Avec 26,2% des voix, le FN perd le titre de «premier parti de France», revendiqué depuis les dernières élections européennes ; il n'en réalise pas moins une performance historique pour un scrutin départemental. Ces constats sont les deux faces d'une même pièce, que les frontistes et leurs adversaires ont passé la soirée à retourner sur les plateaux de télévision. Le premier met fin à un élément de communication usé jusqu'à la corde par le parti lepéniste depuis un an. «Premier parti de France», cela donnait matière à de fort belles affiches. C'était surtout se poser, devant l'UMP, en «premier parti de l'opposition». Et ainsi mettre en scène l'inversion des rapports de force à droite, poser le FN comme le plus apte à contester le pouvoir au PS en 2017. Bien qu'il ait dénoncé le mode de comptabilité des résultats, le FN devra désormais faire sans cette étiquette - au moins jusqu'aux élections régionales à venir. Signe de l'importance symbolique de ce revers : c'est en le soulignant que Manuel Valls a débuté son allocution, dimanche soir. Quant aux représentants de l'UMP, ils n'ont eu de cesse de se poser en seuls dépositaires d'une future «alternance».
Débouché. L'autre aspect de ces résultats est évidemment plus flatteur pour le FN. Marine Le Pen n'a pas eu tort d'évoquer un «exploit» de la part de son parti. En réunissant près d'un quart des voix, celui-ci confirme l'excellente dynamique qui le porte depuis les élections municipales et européennes de l'an passé. Le résultat est d'autant plus méritoire que les scrutins cantonaux n'ont jamais été très favorables au FN. Le parti, qui ne comptait jusqu'alors qu'un seul élu, revendiquait quatre victoires dès le premier tour, dimanche à 21 heures. Qualifié pour de très nombreux seconds tours, il a toutes les chances de voir ce nombre décoller dimanche prochain. Et ainsi de poursuivre la stratégie de crédibilisation du parti, d'offrir un débouché politique supplémentaire à ses militants, de se rendre plus attractifs à d'éventuels transfuges, de soumettre la droite à de douloureuses tentations au niveau local. Le score national masque aussi de fortes variations en fonction des territoires. Il confirme l'enracinement du parti dans ses places fortes du nord, du nord-est et du sud-est. Dans les mairies conquises en 2014, «nous réalisons des scores très supérieurs à ceux des municipales et des européennes», a assuré le numéro 2 du parti, Florian Philippot. Certes, à l'arrivée, le mode de scrutin majoritaire pourrait réduire à peu de chose les bons scores du premier tour. Sans rendre totalement irréalistes quelques performances. Présent au second round dans tous les cantons du Vaucluse (lire page 6), le FN est même en situation de remporter ce département - l'UMP locale se trouvant «laminée», selon un responsable local.

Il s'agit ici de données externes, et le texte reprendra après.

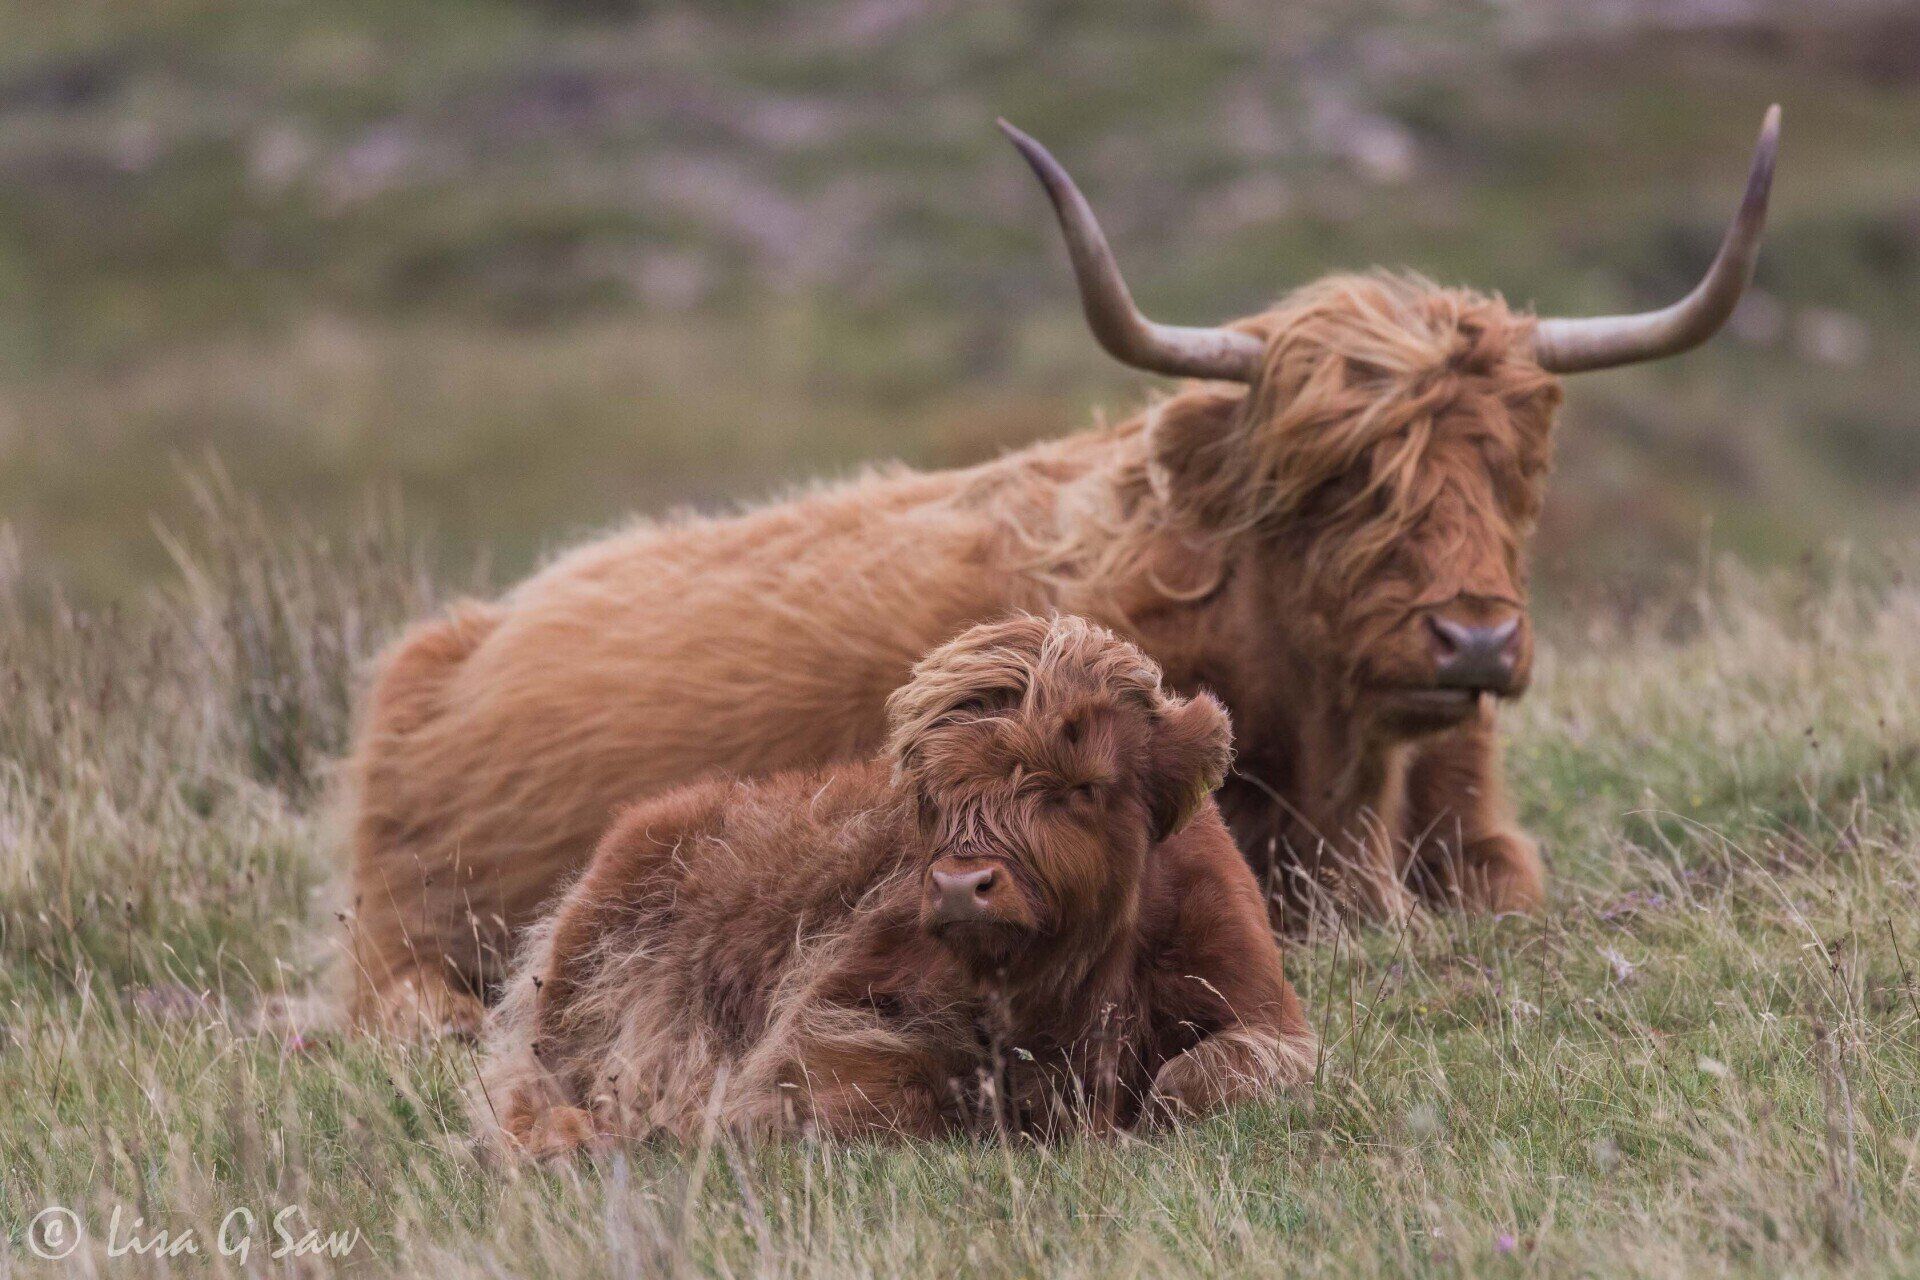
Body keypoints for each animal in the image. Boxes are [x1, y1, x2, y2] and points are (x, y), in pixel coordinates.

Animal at [477, 614, 1314, 1151]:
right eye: (930, 795)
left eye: (1081, 787)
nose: (961, 886)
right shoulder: (830, 1015)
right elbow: (893, 1089)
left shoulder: (1268, 1014)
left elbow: (1193, 1080)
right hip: (569, 1006)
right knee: (525, 1092)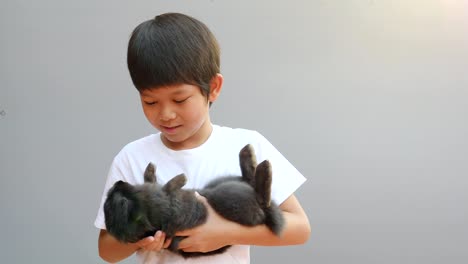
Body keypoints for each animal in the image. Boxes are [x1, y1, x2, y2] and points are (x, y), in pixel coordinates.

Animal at [103, 144, 284, 258]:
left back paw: (247, 155)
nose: (118, 183)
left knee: (249, 180)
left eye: (111, 198)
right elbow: (168, 187)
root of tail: (264, 215)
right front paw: (181, 178)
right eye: (121, 203)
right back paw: (263, 168)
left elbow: (154, 181)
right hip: (227, 197)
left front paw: (150, 170)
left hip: (224, 182)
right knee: (262, 196)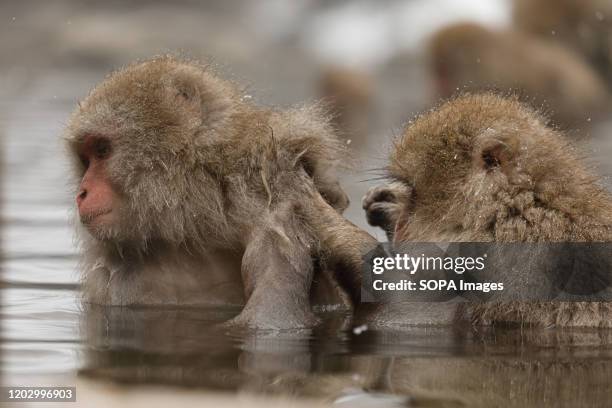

Outre un nombre d’élus inédit, le principal bénéfice de ce scrutin aura été acquis avant même le premier tour. En présentant des candidats dans 93% des cantons, le FN a étendu comme jamais son maillage territorial, l’une des grandes priorités du parti depuis l’arrivée de Marine Le Pen à sa tête - au prix, certes, de quelques candidats douteux.
«Socle». Le parti s'est notamment appuyé sur les nombreux élus municipaux acquis l'an passé. «Notre implantation aux municipales a porté ses fruits», s'est félicitée Marine Le Pen, présentant les résultats comme un «socle» pour les élections régionales à venir, dont le mode de scrutin - proportionnel avec une prime majoritaire - est bien plus favorable au FN. Ces nouveaux bataillons de militants sont surtout prêts à se mettre au service de leur présidente à l'approche de la seule bataille qui vaille pour le parti d'extrême droite : la présidentielle de 2017.